Kate Waters, children's book author and an expert on the Mayflower and life in Plimoth, has answered a selection of kids' questions.
Did any of the girls wear fancy dresses?
I am sure that girls and women had dresses that they considered better dresses and church clothes. But the people who traveled on the Mayflower did not wear very frilly dresses. They were simple people who wore practical clothes. The fabric of their dresses was heavy and sturdy. Females had much work to do, so dresses of fragile cloth would not have been practical.
Did Pilgrim children take baths?
Seventeenth-century people did not take as many baths as you and I do. In fact, they believed that you would get sick and perhaps die from immersing your body in water. Most people probably took a full bath twice a year! But they did wash their hands and faces and feet and teeth regularly. Cleanliness was important at meal times. Keep in mind that there was no indoor running water at the time. All the water for bathing had to be carried from a well or a brook. Imagine how many buckets of water it would take to fill up a bathtub.
Did Pilgrim children wear bright clothes?
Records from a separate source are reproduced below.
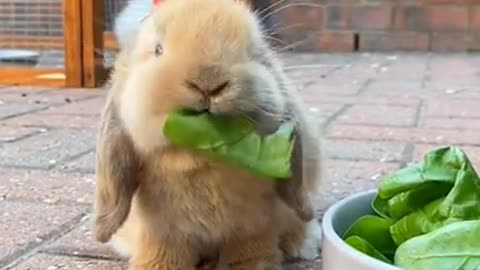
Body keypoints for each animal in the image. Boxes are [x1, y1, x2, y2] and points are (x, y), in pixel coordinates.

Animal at [94, 0, 324, 268]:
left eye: (254, 53)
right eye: (158, 50)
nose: (209, 82)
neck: (203, 160)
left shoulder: (254, 224)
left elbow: (250, 251)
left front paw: (253, 265)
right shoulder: (163, 231)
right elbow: (163, 254)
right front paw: (153, 265)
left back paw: (303, 243)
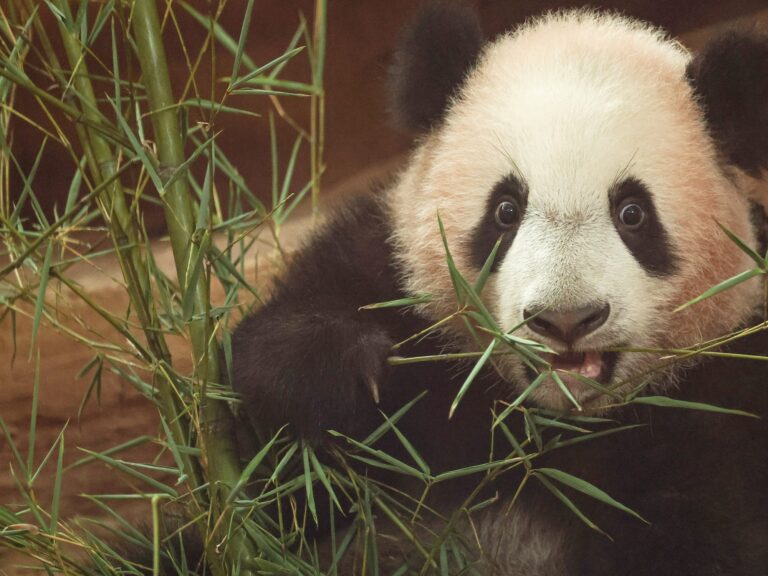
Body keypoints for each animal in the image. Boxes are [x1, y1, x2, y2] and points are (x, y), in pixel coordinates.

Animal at [232, 2, 768, 574]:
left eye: (633, 213)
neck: (546, 426)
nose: (565, 318)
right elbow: (272, 475)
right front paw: (338, 378)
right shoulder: (390, 274)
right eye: (506, 210)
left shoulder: (722, 398)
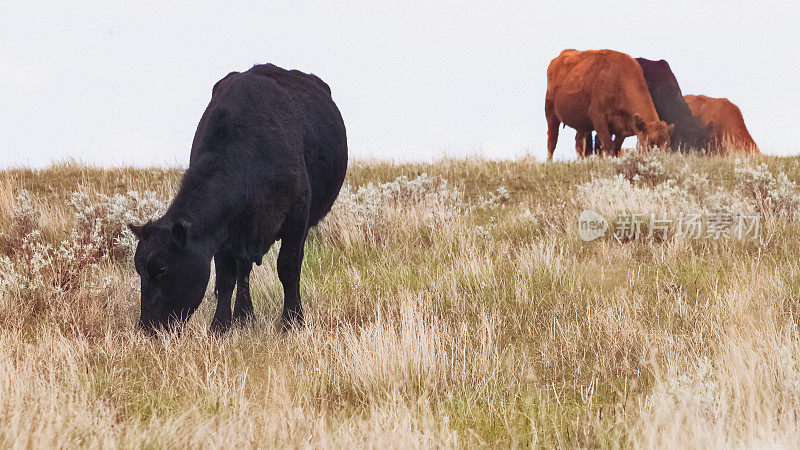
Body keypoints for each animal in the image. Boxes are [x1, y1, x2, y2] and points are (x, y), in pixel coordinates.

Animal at [128, 63, 346, 332]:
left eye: (161, 269)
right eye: (138, 269)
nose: (147, 327)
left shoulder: (297, 217)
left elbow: (288, 269)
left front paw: (292, 321)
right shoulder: (222, 234)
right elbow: (225, 279)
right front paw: (220, 326)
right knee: (244, 270)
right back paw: (244, 315)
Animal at [544, 48, 676, 158]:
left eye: (667, 146)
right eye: (651, 144)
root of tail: (561, 55)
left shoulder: (622, 130)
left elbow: (615, 149)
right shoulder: (598, 118)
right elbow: (608, 147)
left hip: (580, 122)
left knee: (579, 144)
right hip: (551, 114)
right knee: (552, 142)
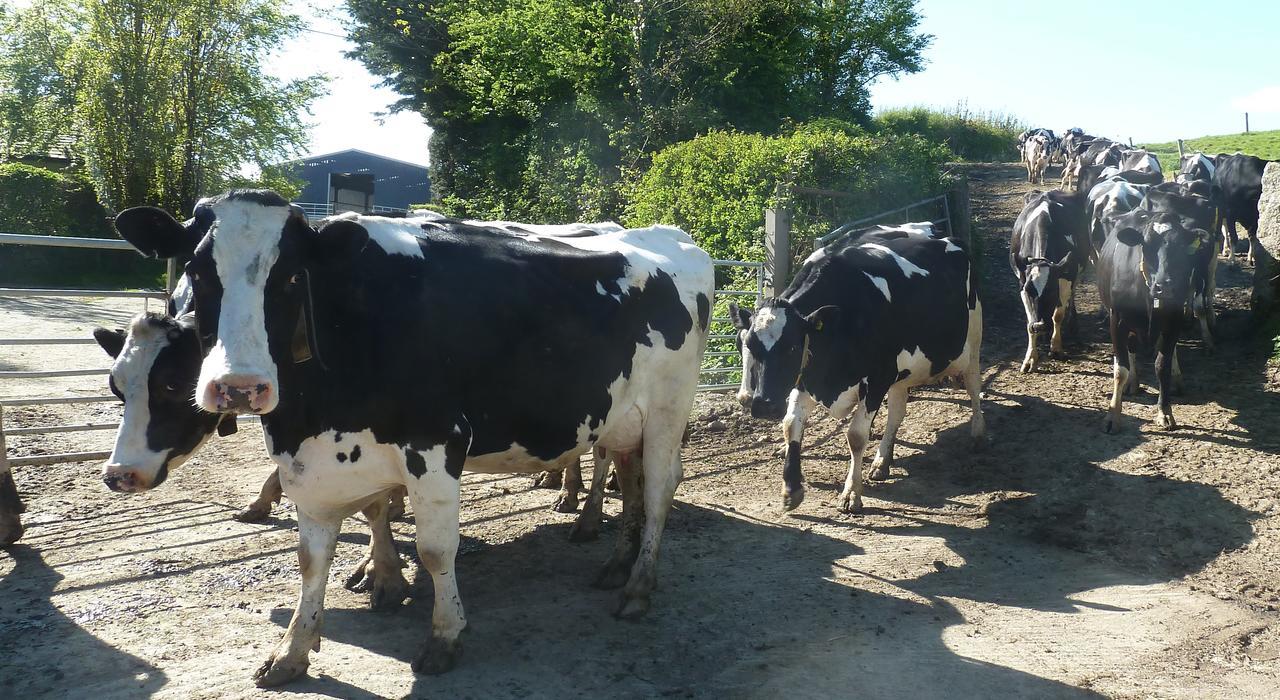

Yes. Even though you may see pictures of the Pilgrims dressed all in black, Pilgrim adults and children did wear bright colors. They liked red, purple, and yellow cloth. The only person in the colony who wore black all the time was the deacon, a religious and political figure.
Did Pilgrim children speak English?
Most of the settlers did speak English. Some also spoke Dutch since many had lived in Holland before coming to North America.
Were parents strict with their children?
There were rules children had to obey in Pilgrim times just like there are today, but some of the rules were different. For example, children were not allowed to speak unless an adult spoke to them first. That rule only applied if adults were around, so Pilgrim children talked to each other, made up stories and songs, and played games just like children do today. Life was very hard for the early settlers, so rules were important.
What did Pilgrim children do in the winter?
Even in the winter, children had to bring water from the brook, collect firewood, feed animals, and help their parents. Sometimes, they had to break the ice in the brook to get the water. But people spent much more time indoors in the winter. It can be very, very cold on the ocean shore in the winter. There were many chores to do: children made simple furniture, cooked, minded younger brothers and sisters, mended cloth and tools, cut up and dried any game their father could get, and worked on their lessons. In March, when the ground began to thaw, they would begin to plant their kitchen gardens.
Did girls have different chores from boys?
Both boys and girls were responsible for helping their mothers. Chores differed by age and by strength. Plimoth Colony was struggling to become successful. Everyone who could work did. Both boys and girls did whatever was asked of them. It was only years later, when the community was established, that girls were encouraged to stay closer to home and do quiet tasks.
Did kids see dangerous animals in the woods around Plimoth?
Plimoth was next to the ocean. There were many wild animals the settlers were not familiar with. Bears came to the coves to eat. Wild turkeys roamed in flocks. There were deer in the woods. As far as we know, however, no settlers were killed by wild animals. Eventually, the Pilgrims learned about the native animals.
Did Pilgrim boys and girls ever get into any fights?
Of course they did. Pilgrim girls and boys were not much different than you and me. But the rules they had to follow were often very strict. They would not be able to shout and be mean if any adults were around. Many Pilgrim children tried to be "seen but not heard" around grown-ups.
Did the Pilgrim children have basketballs or soccer balls?
No, but they did make kicking balls from animal hides and played a game much like soccer. Basketball was invented in the United States in the nineteenth century.
What games did Pilgrim children play? Do we still play any of those games today?
Pilgrim children played with dolls, marbles, balls, hoops, and many other handmade things. They also played make-believe and hide-and-seek, just as we do today.